--- START OF Dataset excerpts ---

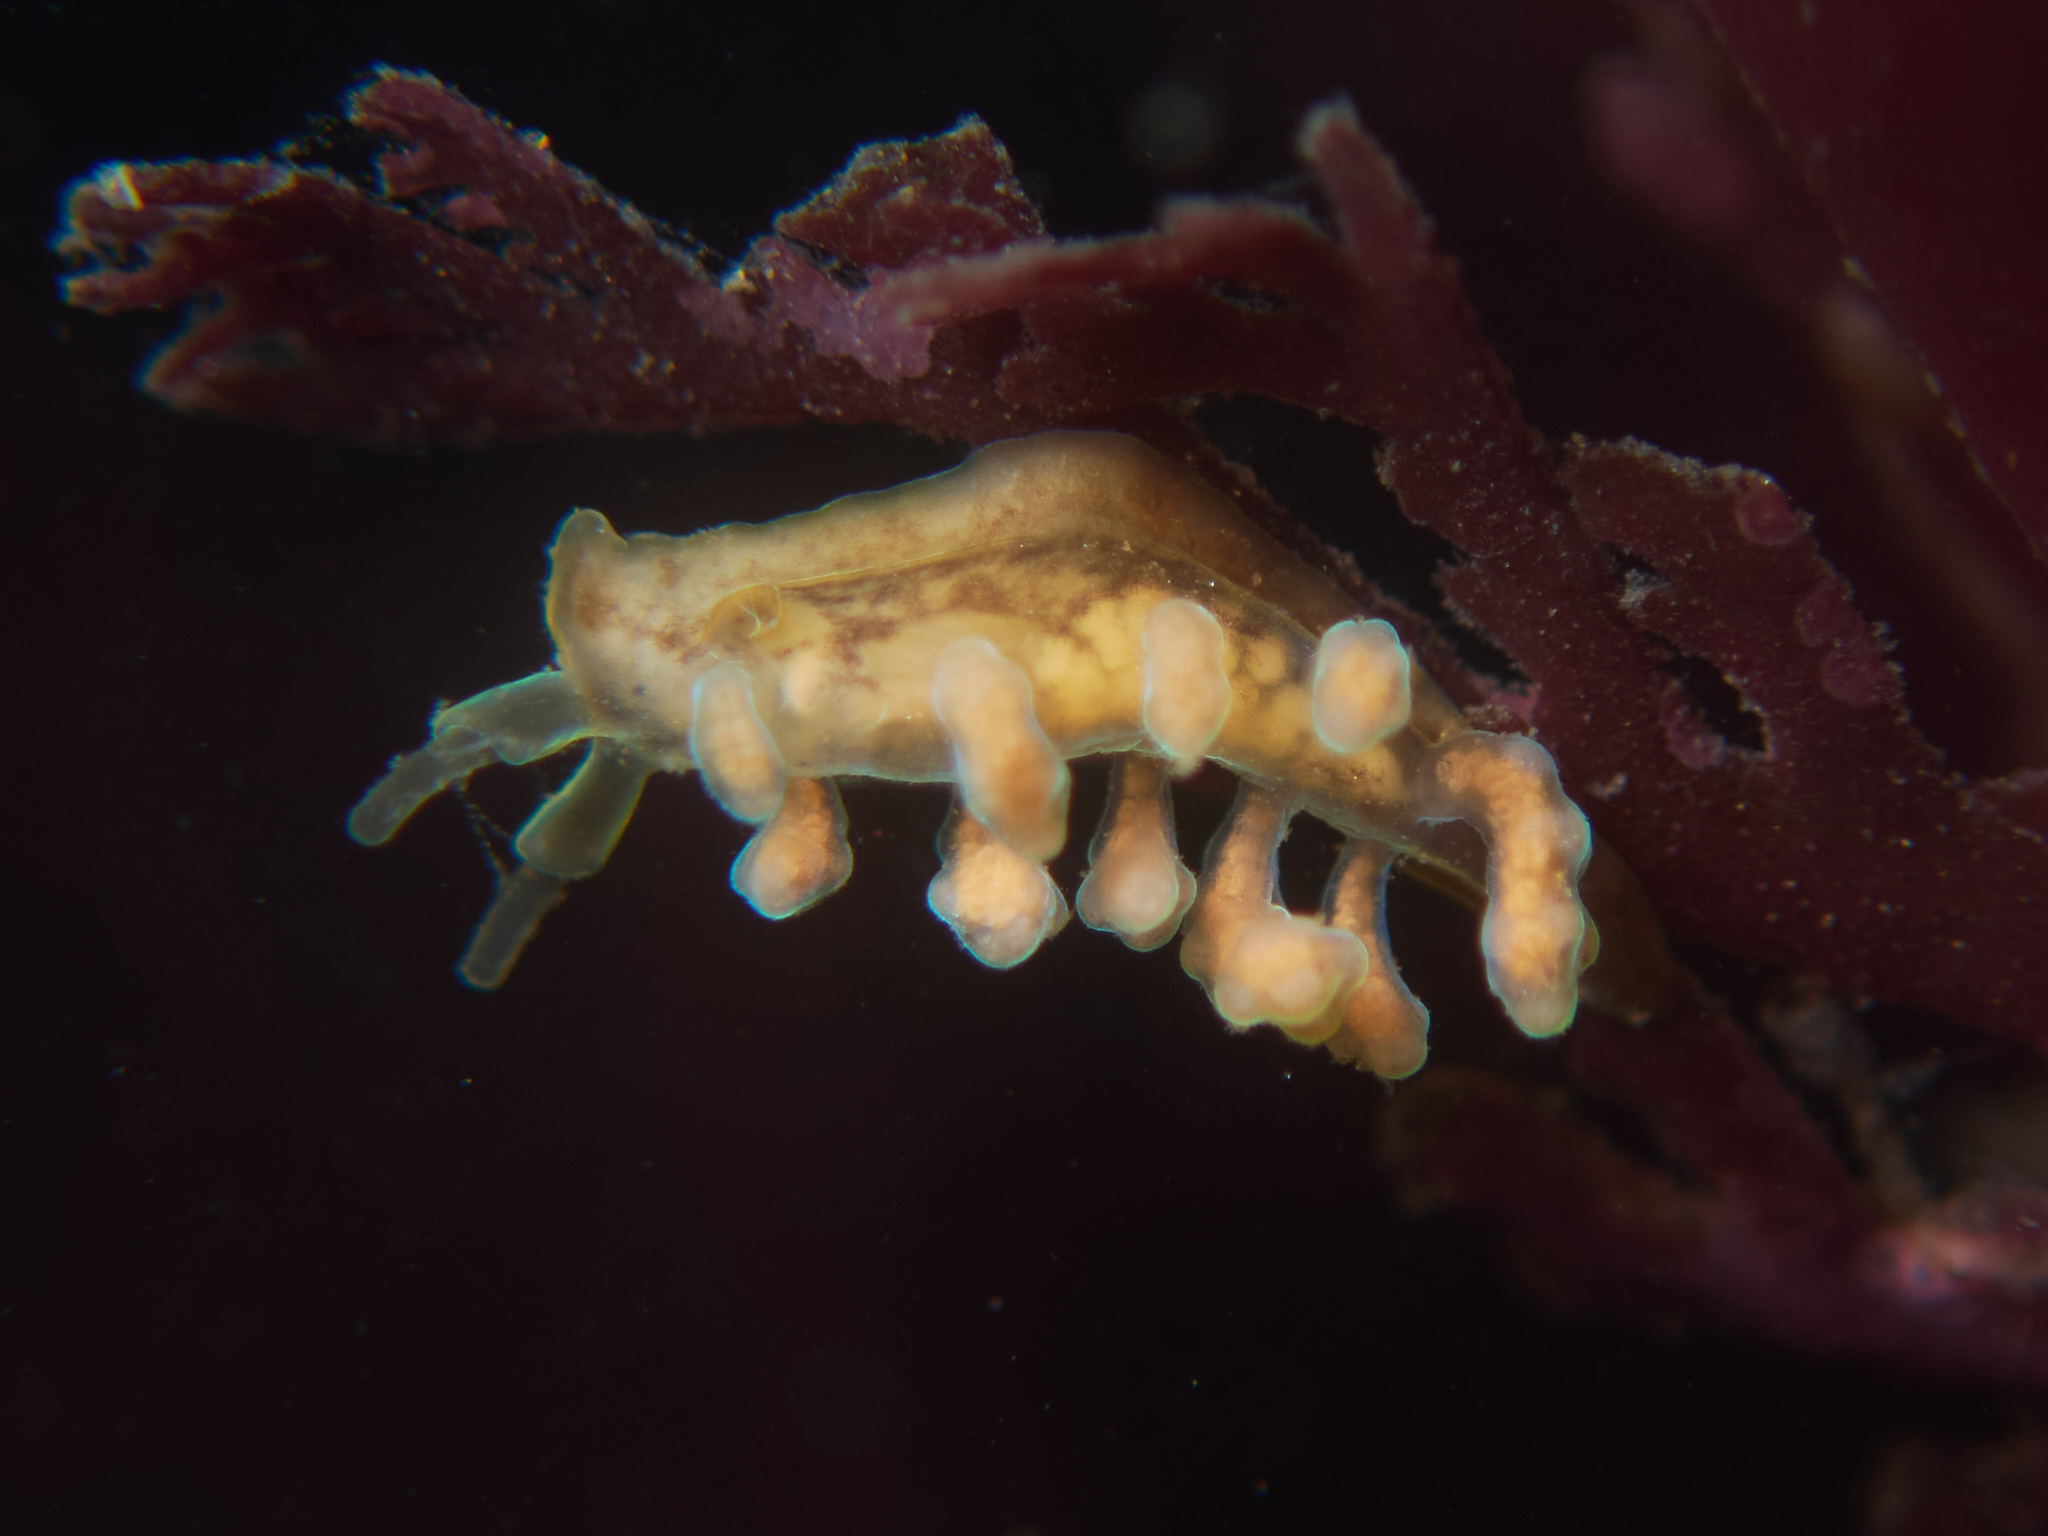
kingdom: Animalia
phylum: Mollusca
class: Gastropoda
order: Nudibranchia
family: Dotidae
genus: Doto
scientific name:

--- END OF Dataset excerpts ---

_Given problem_.
Copy the text lines of every record above word for word, leaving out the pictures.

_Exercise response_.
kingdom: Animalia
phylum: Mollusca
class: Gastropoda
order: Nudibranchia
family: Dotidae
genus: Doto
scientific name:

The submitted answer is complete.